= Itō Sukeie =

Samurai

Itō Sukeie (伊東 祐家) was a Japanese samurai of the Heian period. He was the father of Itō Sukechika, and the great-grandfather of Soga Tokimune and Sukenari, known for the Revenge of the Soga Brothers incident.

== Life ==
He was born as the first son of Kudō Suketaka, the 6th head of the Kudō clan and the founder of the Itō clan. Sukeie had a son, Sukechika. Sukeie succeeded his father and took the name Itō Tarō Taifu. However, because Sukeie died at a young age, his father Suketaka made Kudō Suketsugu, a child from his wife's previous marriage, his new heir.
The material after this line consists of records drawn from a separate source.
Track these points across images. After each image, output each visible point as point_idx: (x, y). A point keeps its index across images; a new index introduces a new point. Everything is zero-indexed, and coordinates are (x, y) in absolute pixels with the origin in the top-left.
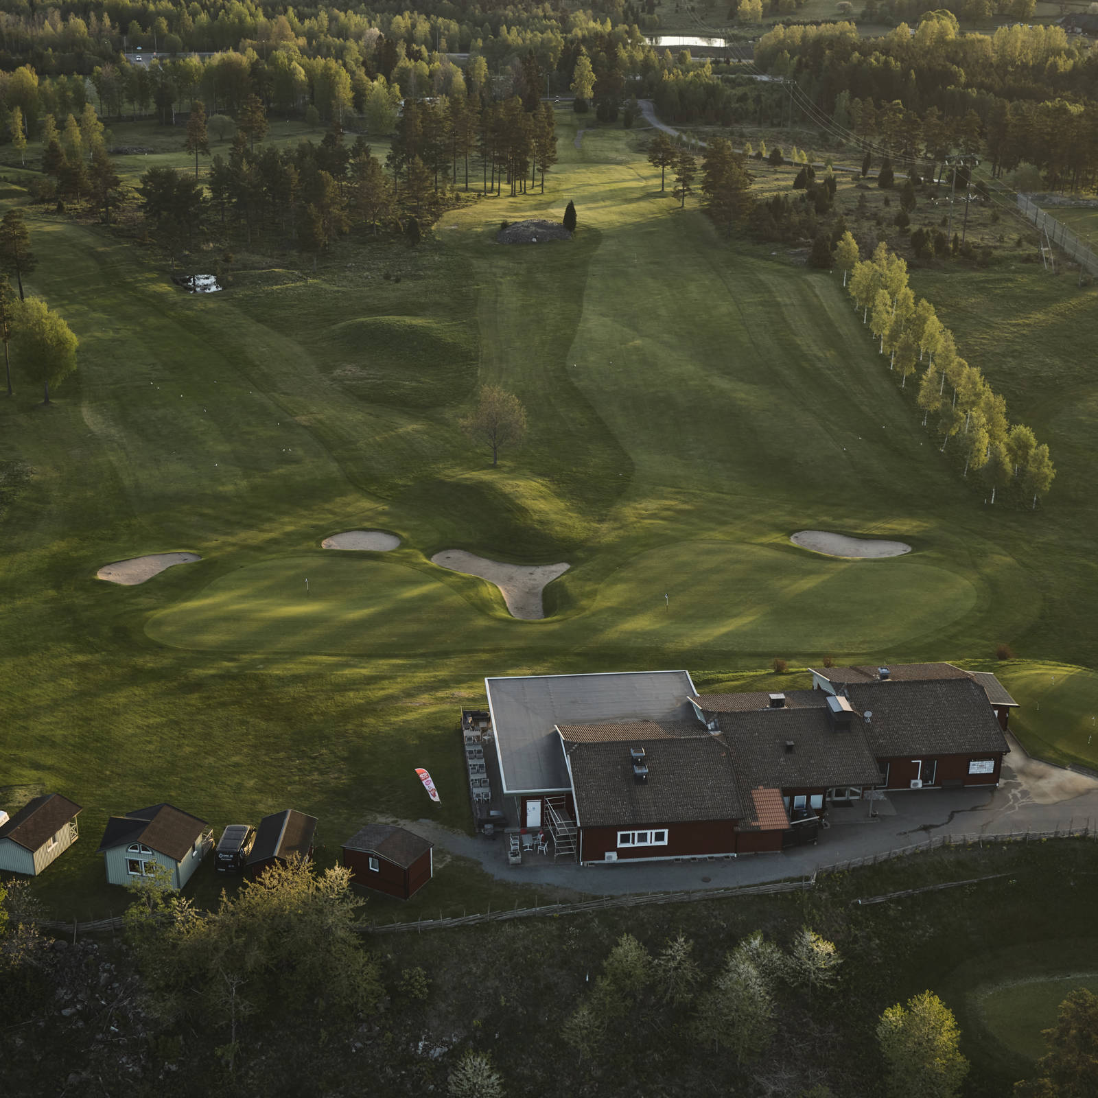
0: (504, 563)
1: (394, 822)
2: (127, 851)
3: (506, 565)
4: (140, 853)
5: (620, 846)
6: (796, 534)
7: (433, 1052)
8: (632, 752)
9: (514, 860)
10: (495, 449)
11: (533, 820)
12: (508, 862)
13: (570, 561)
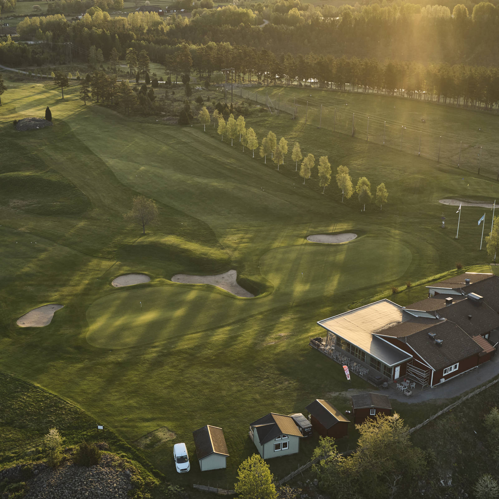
2: (275, 440)
4: (282, 439)
5: (444, 375)
6: (307, 238)
7: (448, 483)
8: (430, 334)
9: (409, 393)
10: (144, 226)
11: (397, 375)
12: (406, 395)
13: (234, 268)
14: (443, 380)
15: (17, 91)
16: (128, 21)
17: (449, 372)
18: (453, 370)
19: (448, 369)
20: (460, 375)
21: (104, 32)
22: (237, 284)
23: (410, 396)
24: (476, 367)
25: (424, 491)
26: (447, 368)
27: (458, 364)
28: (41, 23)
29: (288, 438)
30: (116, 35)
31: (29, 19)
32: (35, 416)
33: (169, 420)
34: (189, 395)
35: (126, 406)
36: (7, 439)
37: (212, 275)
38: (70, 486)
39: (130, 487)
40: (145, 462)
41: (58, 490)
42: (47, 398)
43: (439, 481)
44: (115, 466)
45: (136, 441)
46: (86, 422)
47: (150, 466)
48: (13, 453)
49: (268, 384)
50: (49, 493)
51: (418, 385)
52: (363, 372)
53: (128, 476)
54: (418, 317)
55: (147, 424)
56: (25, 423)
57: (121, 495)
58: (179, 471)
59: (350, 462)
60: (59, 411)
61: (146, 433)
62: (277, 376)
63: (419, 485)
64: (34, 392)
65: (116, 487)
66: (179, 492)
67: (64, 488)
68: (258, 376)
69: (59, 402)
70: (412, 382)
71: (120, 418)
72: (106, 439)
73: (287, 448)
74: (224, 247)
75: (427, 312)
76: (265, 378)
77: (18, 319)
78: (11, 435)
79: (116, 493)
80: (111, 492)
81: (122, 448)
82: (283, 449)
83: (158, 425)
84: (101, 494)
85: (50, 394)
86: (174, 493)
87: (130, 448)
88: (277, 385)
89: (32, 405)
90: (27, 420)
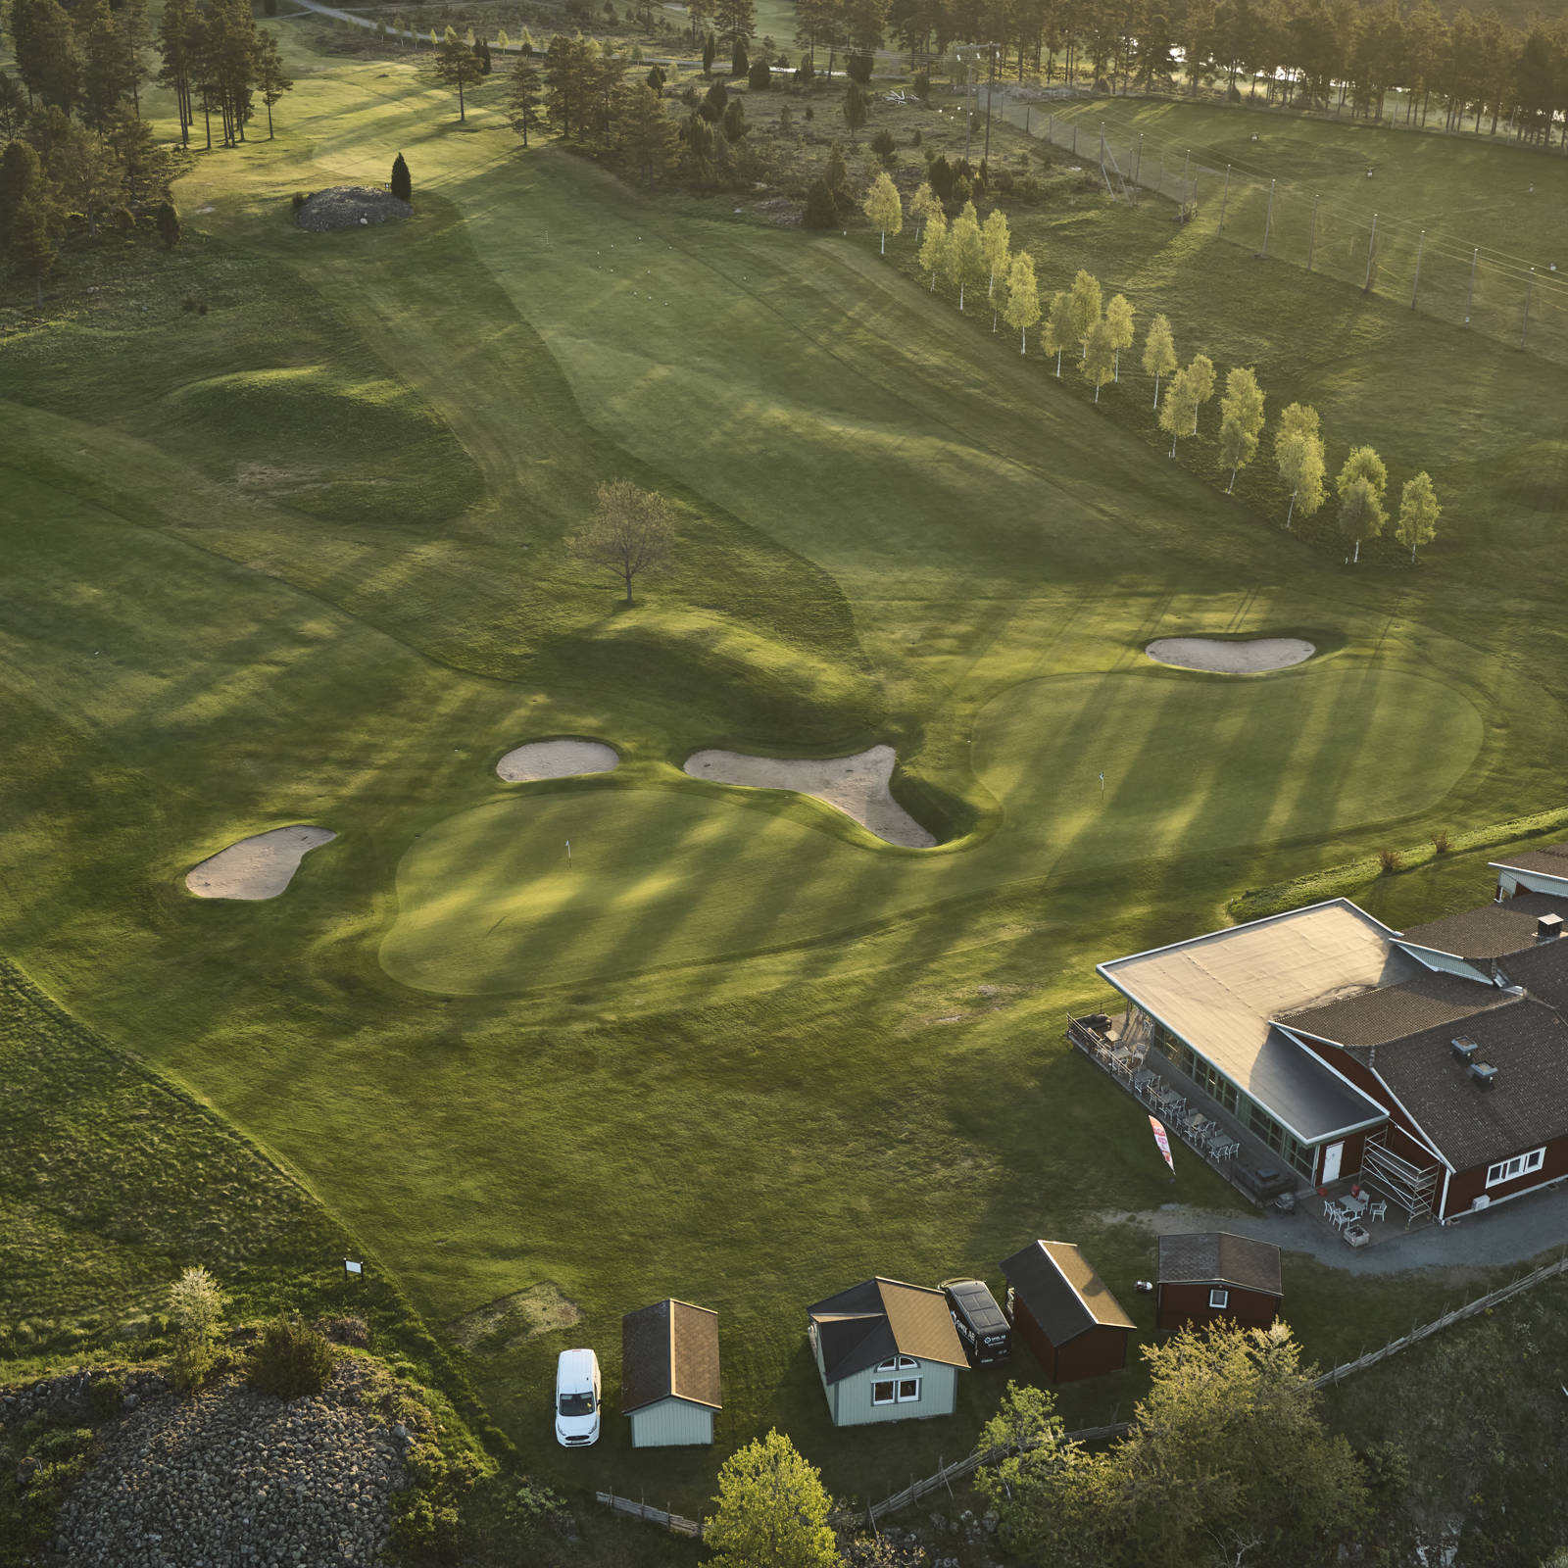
0: (796, 759)
1: (1132, 1219)
2: (876, 1372)
3: (802, 763)
4: (897, 1369)
5: (1489, 1184)
7: (1443, 1559)
8: (1457, 1044)
9: (1360, 1239)
10: (628, 577)
11: (1332, 1170)
12: (1347, 1244)
13: (889, 740)
14: (1483, 1202)
17: (1509, 1177)
18: (1525, 1169)
19: (1505, 1164)
20: (1551, 1186)
22: (889, 797)
23: (1363, 1247)
26: (1502, 1164)
27: (1542, 1151)
29: (919, 1366)
32: (174, 1205)
33: (570, 1257)
34: (651, 1181)
35: (451, 1198)
36: (75, 1274)
37: (814, 760)
38: (217, 1459)
39: (399, 1482)
40: (467, 1397)
41: (180, 1470)
42: (221, 1147)
43: (1412, 1546)
44: (370, 1404)
45: (455, 1321)
46: (317, 1243)
47: (481, 1411)
48: (83, 1325)
49: (908, 1164)
50: (153, 1476)
51: (1397, 1213)
52: (1223, 1147)
53: (400, 1443)
54: (1439, 973)
55: (499, 1266)
56: (139, 1224)
57: (368, 1505)
58: (562, 1440)
59: (1102, 1467)
60: (246, 1194)
61: (488, 1298)
62: (941, 1137)
63: (1340, 1557)
64: (186, 1121)
65: (357, 1476)
66: (549, 1511)
67: (199, 1465)
68: (879, 1133)
69: (254, 1164)
70: (1375, 1199)
71: (421, 1238)
72: (363, 1305)
73: (916, 1397)
74: (872, 662)
75: (1466, 960)
76: (901, 1142)
77: (192, 868)
78: (89, 1264)
79: (352, 1496)
80: (337, 1491)
81: (408, 1342)
82: (901, 1399)
83: (534, 1275)
84: (306, 1499)
85: (233, 1134)
86: (533, 1514)
87: (430, 1346)
88: (935, 1171)
89: (172, 1166)
90: (146, 1216)
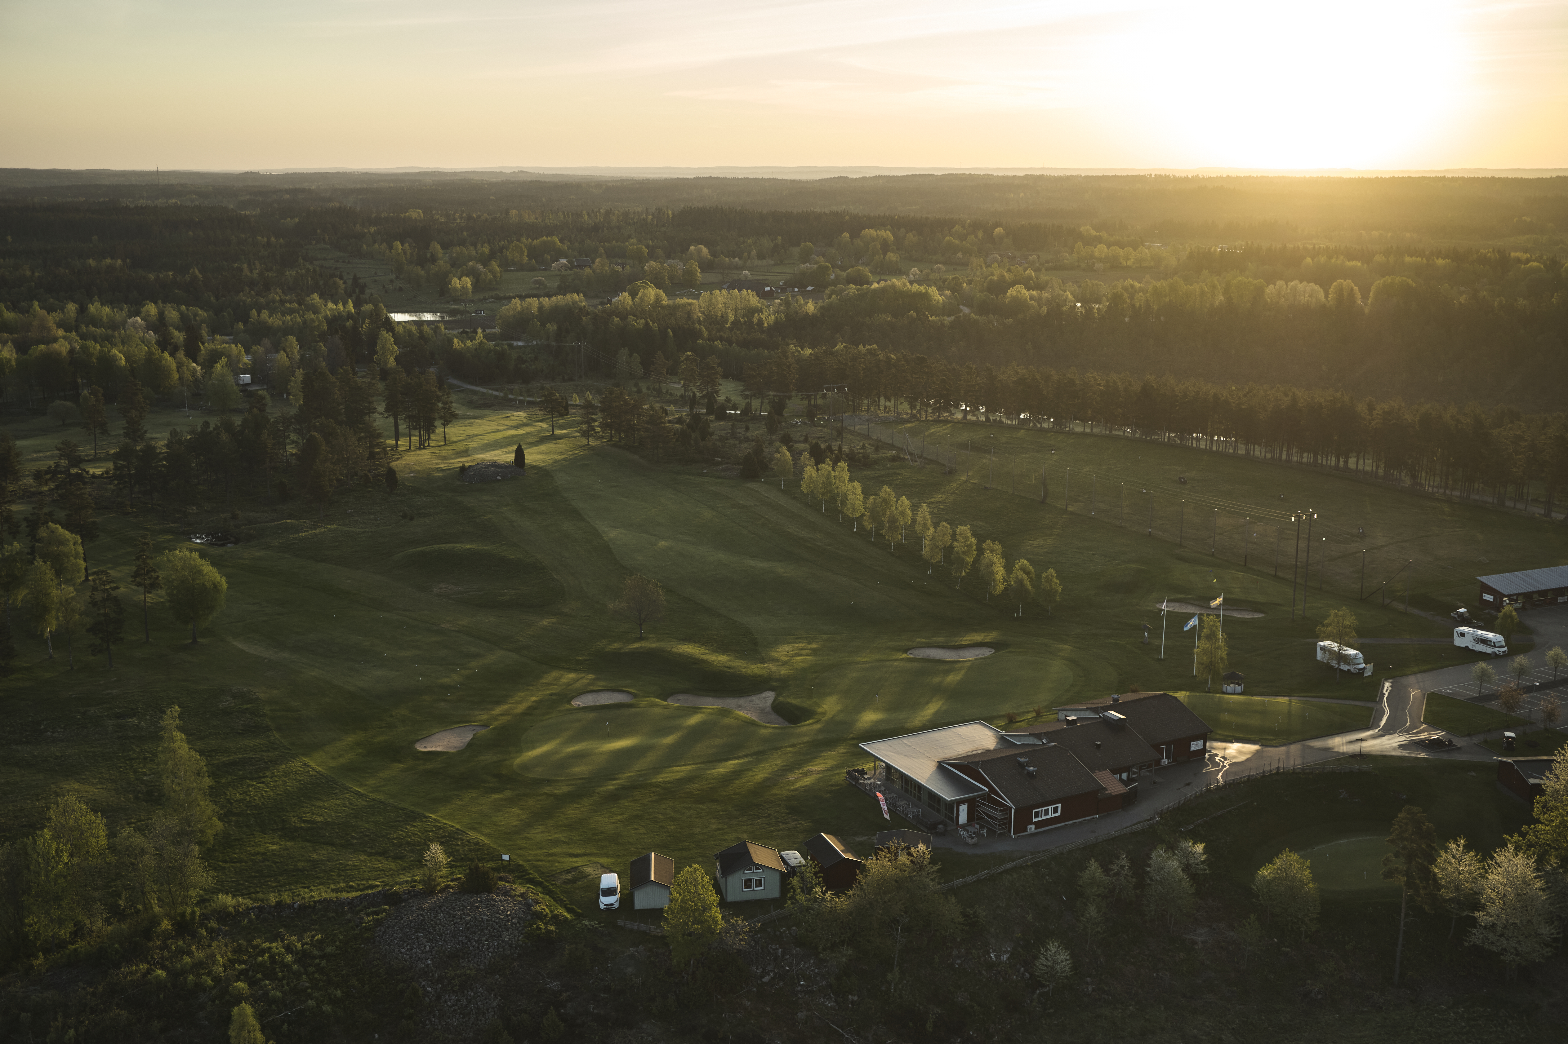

Although there is no mention of Itō Sukeie in Honchō buke shosei bunmyaku keizu, his name is recorded in Shoshi Honkei-chō and Hitosugi-shi keizu.

== Genealogy ==
The Itō clan, founded by Sukeie's father, claimed descent from the Fujiwara clan through Fujiwara no Korekimi (727–789) and Kudō Ietsugu, his grandfather.

After the death of Sukeie in 1181, Sukechika inherited the Kawazu Manor in Izu Province. When Sukeie's brother Suketsugu neared death, he made Sukechika the guardian of his son Suketsune, who became the head of the Itō Manor in Izu Province.